Ну да, в молодости он был вежлив с женщинами до самозабвения, до неприличия. Был безрук, самобытен, не питал дерзостных надежд. Какая малость держит нас на плаву! Трудно ли, имея склонность к одиночеству, навсегда обрести его? Он разорвал круг знакомств и занялся самообразованием.
У каждого одиночества свой ареопаг. Сушков тщился творчеством. Когда долго один, кажется, что живешь много раз и совсем не страшно, если одна из аватар трагическая.
Днем - хмарь, жара, ни вздоха пневмы, запыленная книгами кухня, мерзкая желаниями плоть, токующий бред, кудрявые миазмы - дрянь сиеста. Время после обеда надо было еще пережить.

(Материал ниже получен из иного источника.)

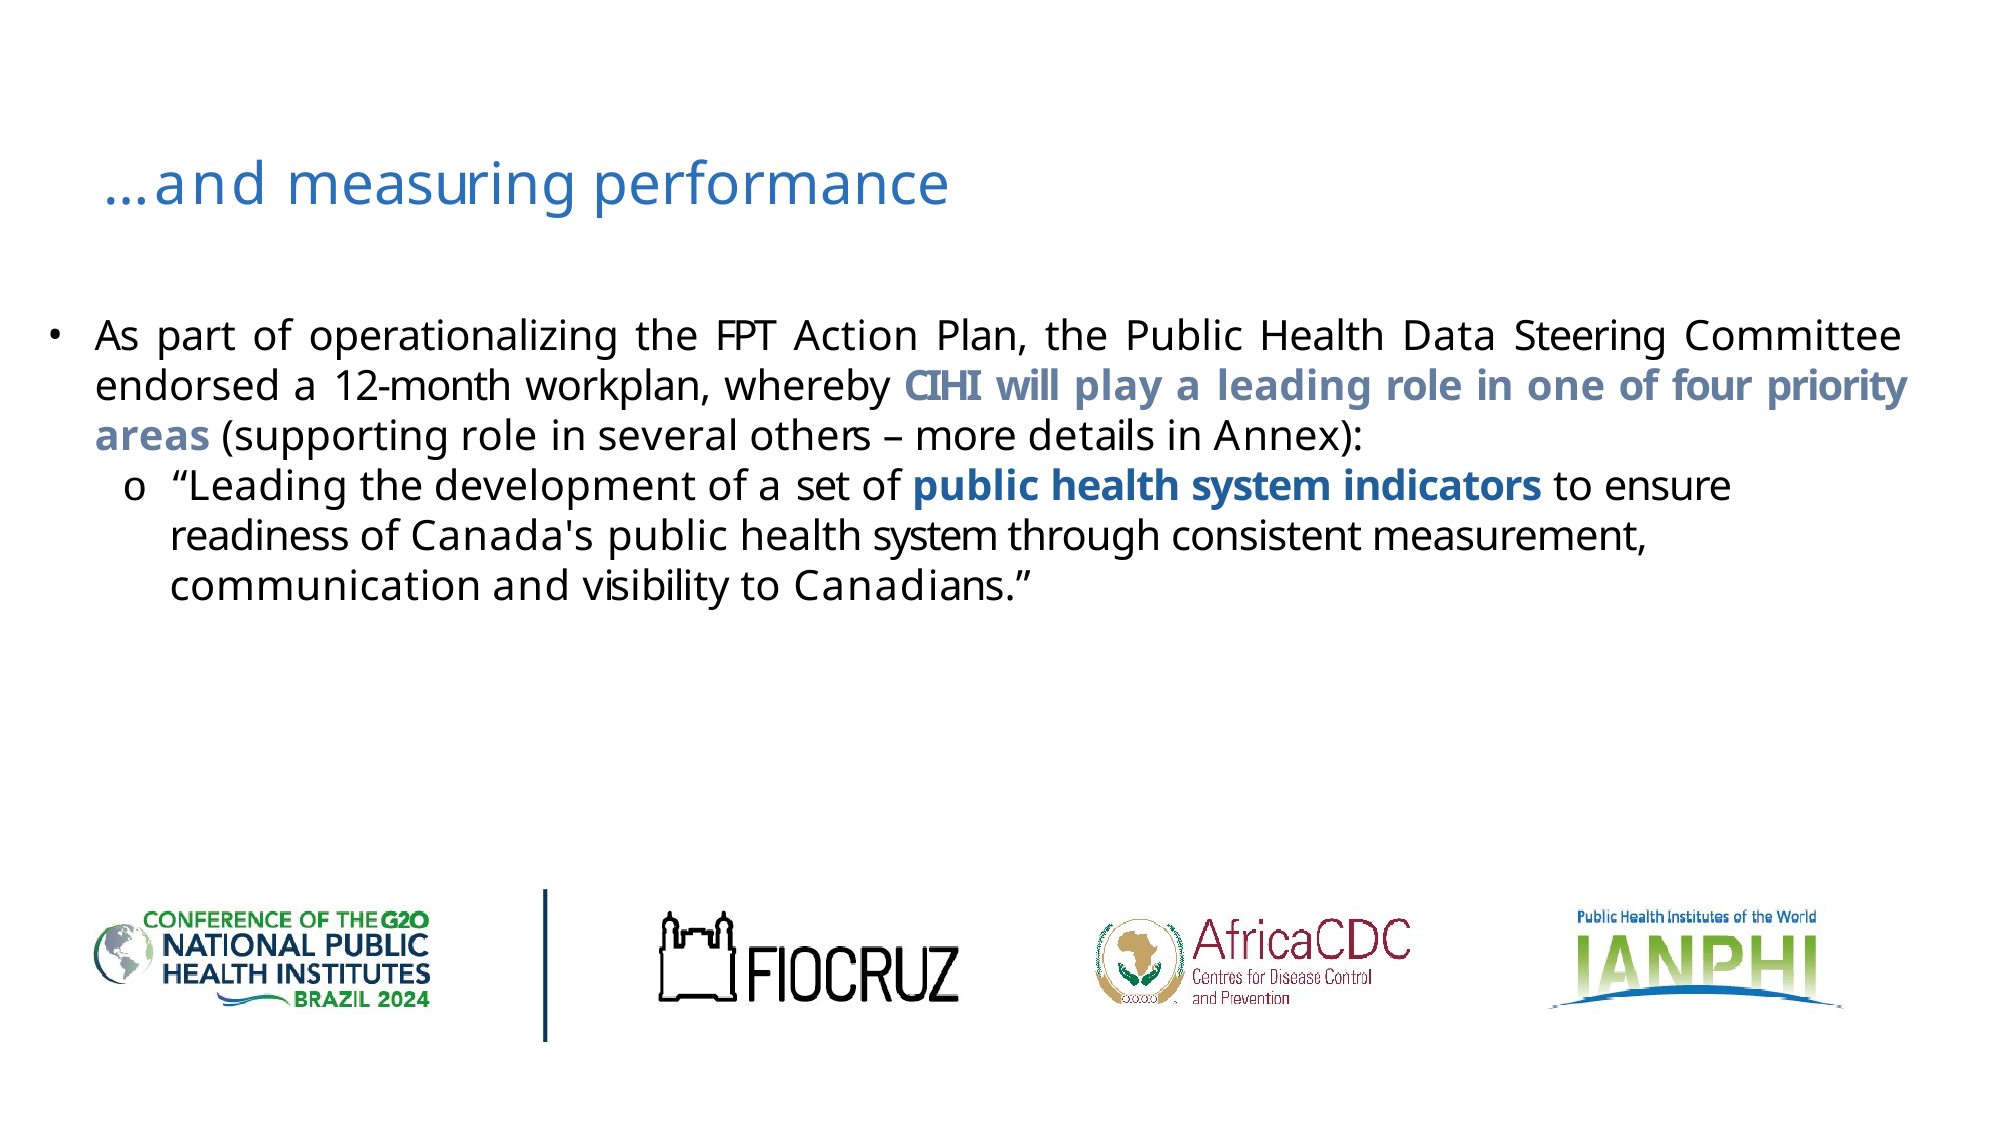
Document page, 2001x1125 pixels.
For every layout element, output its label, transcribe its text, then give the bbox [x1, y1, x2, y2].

picture [93, 888, 1844, 1042]
title …and measuring performance [101, 143, 982, 334]
text_box As part of operationalizing the FPT Action Plan, the Public Health Data Steering Committee endorsed a 12-month workplan, whereby CIHI will play a leading role in one of four priority areas (supporting role in several others – more details in Annex): o “Leading the development of a set of public health system indicators to ensure readiness of Canada's public health system through consistent measurement, communication and visibility to Canadians.” [45, 306, 1920, 609]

К вечеру пробивалась пародийная струя. С почерневшим от неистовства юмором, с мрачным смаком он разражался филиппиками, иовиками, чувствительными иеремиадами. Вялый заоконнный мир недвижной ночи глядел упырем на его тертое в веках умопомрачение.
Чтобы не скучать, он заполнил свои часы многообразной резвостью. Мечтал о крупном переустройстве. Не оторопью единой жив человек, - вот он и баловался рукомеслом и улыбчатым раскардажем. Смастерил и обшил кукольный театрик, заматерел в карточных делах, в дурной магии, шлифовал линзы, сделал луковые часы.
Вошедшему представилось бы квартиросмешение, дивная протоплазма, кротовище паука, сумасшедший музей. Преддверье кишело подвохом и случаем. Дальше - сени загробного жизнеустройства, ловитвы удивлений. В углу скромнел письменный стол и пыльная спина хозяина.
С годами выработался комплекс ковчежной голубки, стройной, любимой, с нежным лицом, на пороге дома, с масличной ветвью в зубках, с двойным лицом административного ходатая по повесткам.
Тогда нажмешь на кнопку - включится механизм приветствий, чело- и членобитий, смехомузыки, безудержств и изысков. Все крутится в развлечениях, нечаянный гость или гостья падает ниц, клянет себя. Забавы наши двойственны.
Душа его вкушала блуждание и новизну. Фокусы были ей приятны. В мнимые пространства дул сплошняк небывальщины, выморок фантазмов, колдовня.
Есть в нашем одиночестве недужность: вытяжка ума и шеи, есть большая неправильность. По ночам душа пришепетывала бредом, утром стоит застенчиво за хлебом, теряет лицо, потом отшучивается на бумаге, озирается, сидит в пыльном сквере.
Около двух часов возвращались с занятий школьницы, около четырех появлялись на улице. У него спрашивали время, над площадью висели часы, он смотрел на часы, отвечал время, бред собачий.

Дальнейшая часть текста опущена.